Collect every line in the items below that contains the string "label", copying each line in full.

STORED DATA:
* START *
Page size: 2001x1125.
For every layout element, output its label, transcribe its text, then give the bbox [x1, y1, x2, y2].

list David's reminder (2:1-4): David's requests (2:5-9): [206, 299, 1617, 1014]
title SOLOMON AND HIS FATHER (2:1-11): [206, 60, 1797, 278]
* END *
* START *
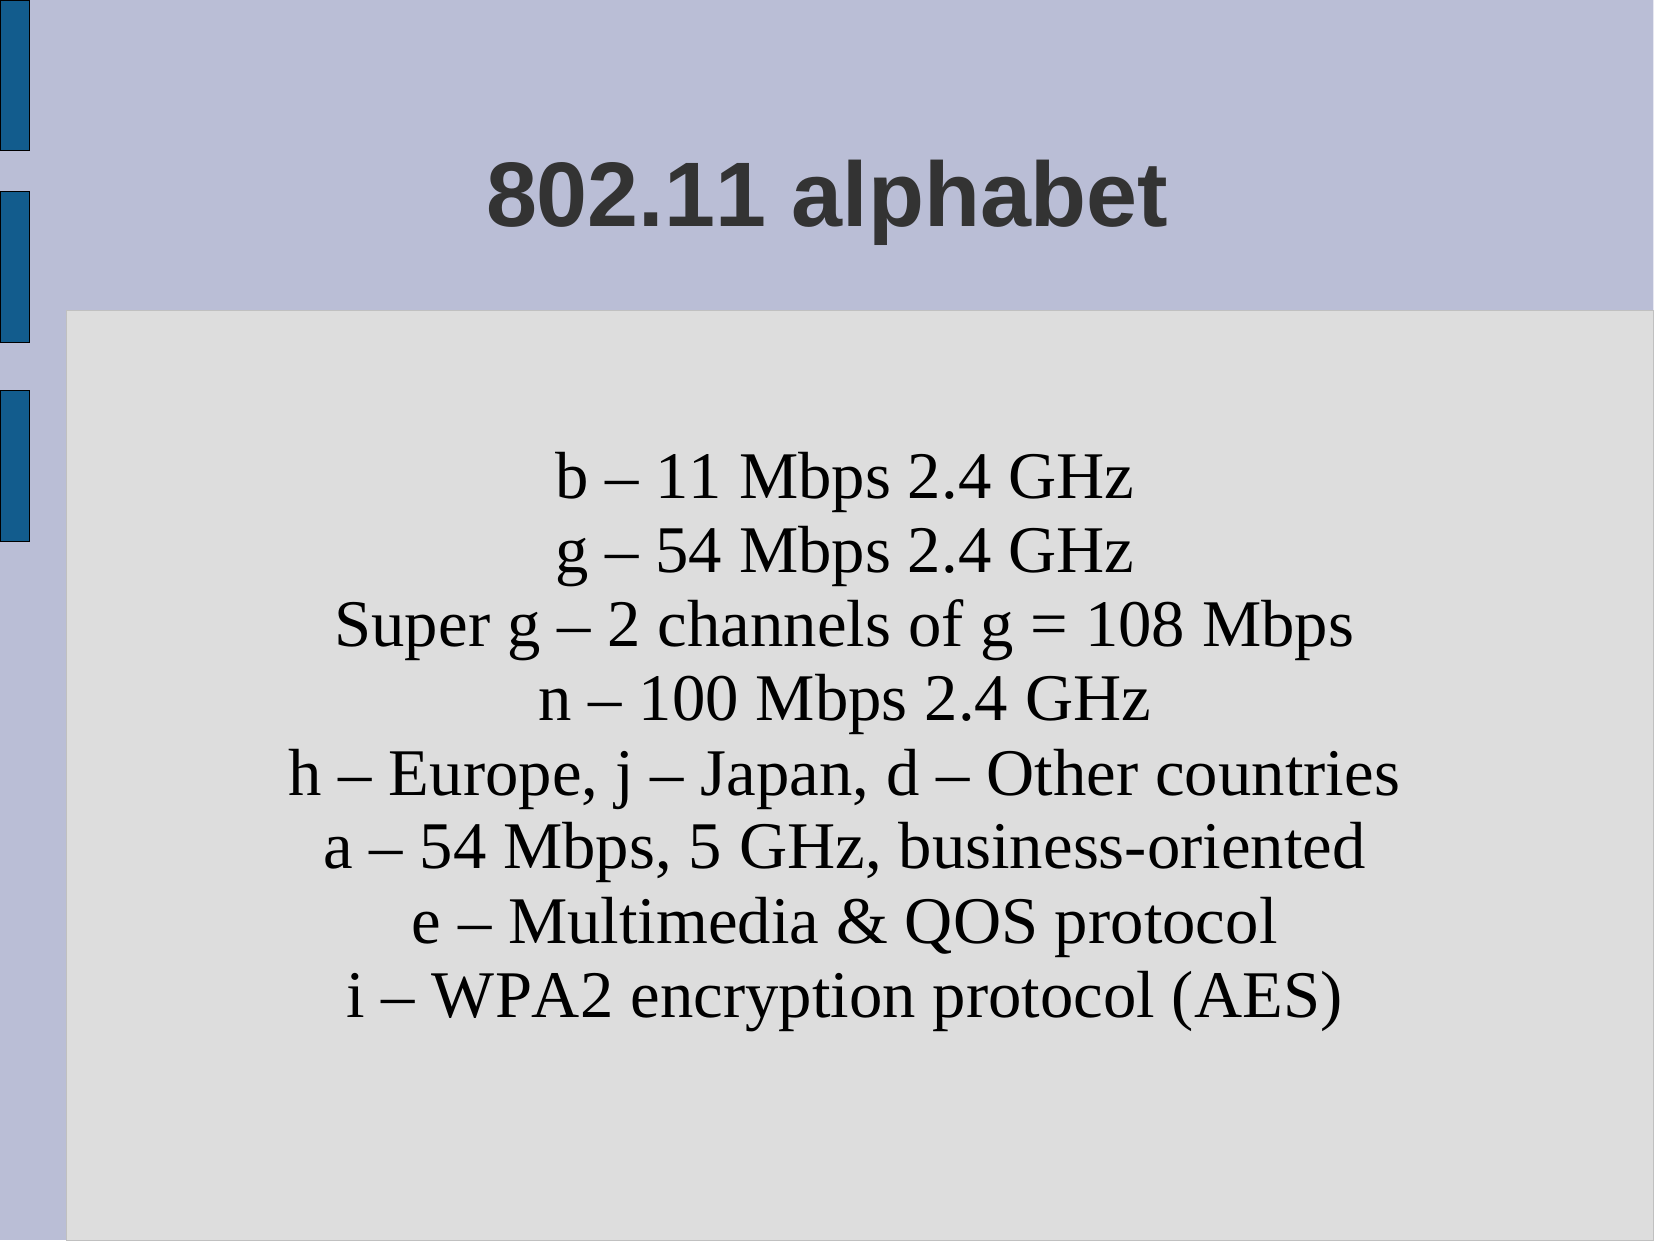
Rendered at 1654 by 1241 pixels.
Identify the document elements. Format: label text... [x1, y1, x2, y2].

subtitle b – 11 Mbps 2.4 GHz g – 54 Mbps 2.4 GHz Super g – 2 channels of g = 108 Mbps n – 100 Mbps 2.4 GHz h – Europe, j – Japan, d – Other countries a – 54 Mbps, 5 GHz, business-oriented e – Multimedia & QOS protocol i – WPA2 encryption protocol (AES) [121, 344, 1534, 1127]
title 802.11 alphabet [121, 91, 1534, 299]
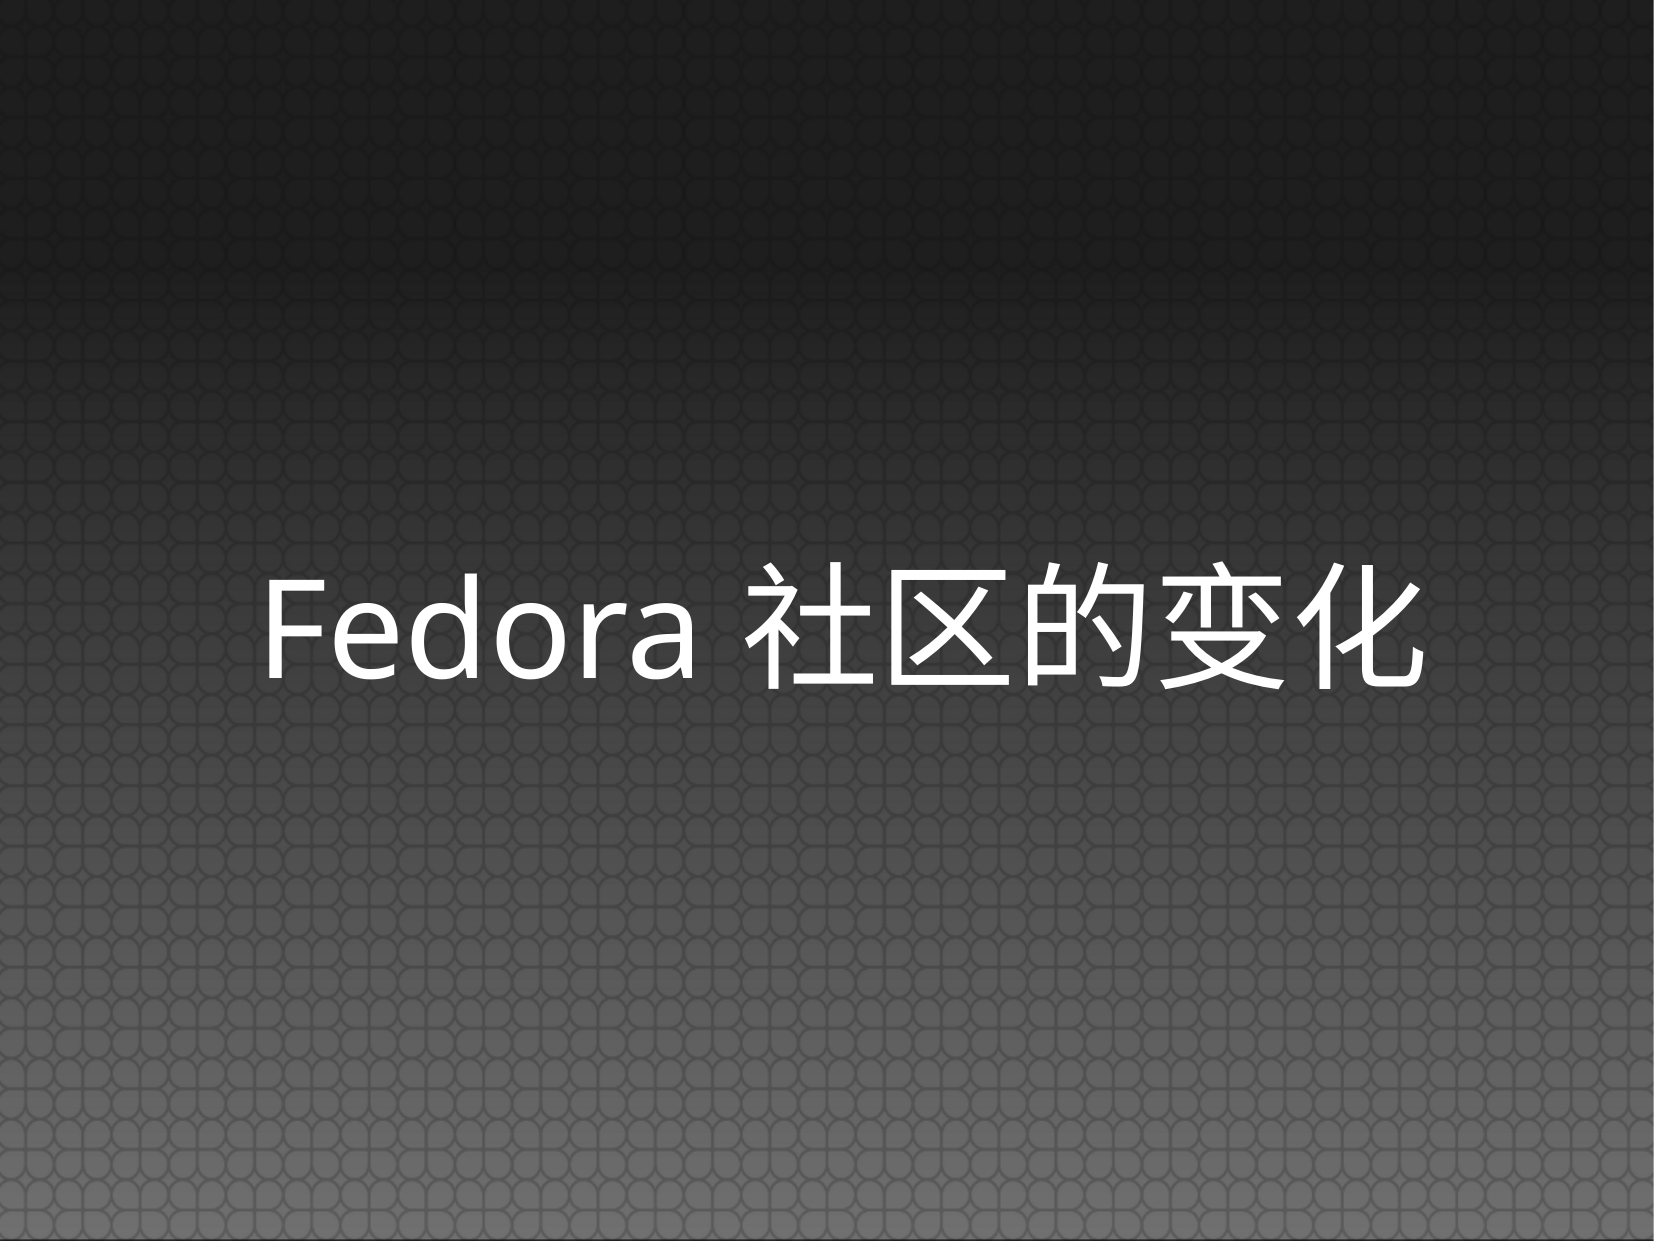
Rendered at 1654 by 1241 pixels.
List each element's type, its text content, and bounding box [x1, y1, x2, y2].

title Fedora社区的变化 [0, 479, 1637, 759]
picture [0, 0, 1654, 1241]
* END *
TASK RESULT:
For every layout element, output its label, transcribe its text, then give the bbox [x1, y1, x2, y2].
Identify the document elements. Format: label text... [x1, y1, x2, y2].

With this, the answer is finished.